Государь Иван Васильевич вскоре понял, какую неисправимую ошибку и недальновидность он допустил при скоропостижном короновании внука. Дмитрий и всё его окружение во главе с матерью Еленой Стефановной Волошанкой пошли в заговор. Намерения заговорщиков были серьёзны. Елена Волошанка, обретя поддержку наибольшего воеводы, наместника Москвы, князя Ивана Патрикеева, его сыновей Василия и Ивана, зятя Семёна Ряполовского, убедила их пойти на переговоры с великим князем Литвы Александром и вкупе с ним добиться отхода от Москвы в Литовское княжество князей Дмитрия Шемяки и Ивана Можайского, впавших к этому времени в опалу от Ивана Васильевича. Чуть меньше года после коронации князя Дмитрия тайная грамота была перехвачена. Сгоряча государь всея Руси хотел предать казни всех заговорщиков и вместе с ними своего любимого внука. Но вина Дмитрия, как оказалось, была косвенной. Он знал о заговоре, сам же не принимал в нём участия. Спустя некоторое время после следствия к смертной казни был приговорён лишь князь Семён Ряполовский.

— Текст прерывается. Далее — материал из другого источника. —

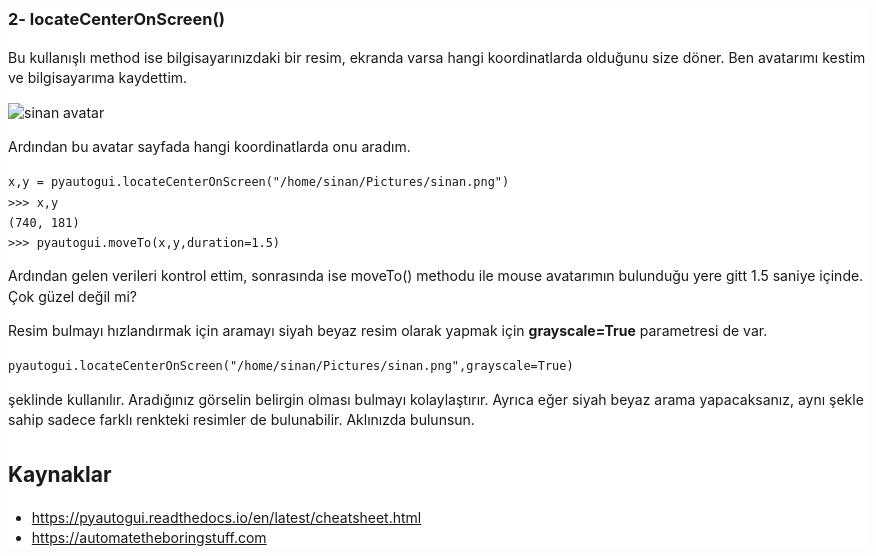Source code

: ### 2- locateCenterOnScreen()
Bu kullanışlı method ise bilgisayarınızdaki bir resim, ekranda varsa hangi koordinatlarda olduğunu size döner. Ben avatarımı kestim ve bilgisayarıma kaydettim.

![sinan avatar](/img/2018/pythonautogui/sinan.png#center "sinan avatar")

Ardından bu avatar sayfada hangi koordinatlarda onu aradım.

```
x,y = pyautogui.locateCenterOnScreen("/home/sinan/Pictures/sinan.png")
>>> x,y
(740, 181)
>>> pyautogui.moveTo(x,y,duration=1.5)
```
Ardından gelen verileri kontrol ettim, sonrasında ise moveTo() methodu ile mouse avatarımın bulunduğu yere gitt 1.5 saniye içinde. Çok güzel değil mi?

Resim bulmayı hızlandırmak için aramayı siyah beyaz resim olarak yapmak için **grayscale=True** parametresi de var.

```
pyautogui.locateCenterOnScreen("/home/sinan/Pictures/sinan.png",grayscale=True)
```
şeklinde kullanılır. Aradığınız görselin belirgin olması bulmayı kolaylaştırır. Ayrıca eğer siyah beyaz arama yapacaksanız, aynı şekle sahip sadece farklı renkteki resimler de bulunabilir. Aklınızda bulunsun.

## Kaynaklar
- https://pyautogui.readthedocs.io/en/latest/cheatsheet.html
- https://automatetheboringstuff.com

Отношение Ивана Васильевича к внуку круто изменилось. «Эко, чуть змеёныша не пригрел у сердца», — досадуя, думал он иной раз. Дед счёл, что внук никогда не оправдает его надежд, что и впредь будет не укреплять державу, а способствовать её развалу. Чуть позже это предчувствие Ивана Васильевича оправдалось. Дмитрий оказался человеком, вовсе не питающим какого-либо интереса к государственным делам и заботам. Лопнули надежды Ивана Васильевича и на то, чтобы упрочить дружественные связи с могущественным дедом Дмитрия по матери, господарем Молдавии Стефаном Великим.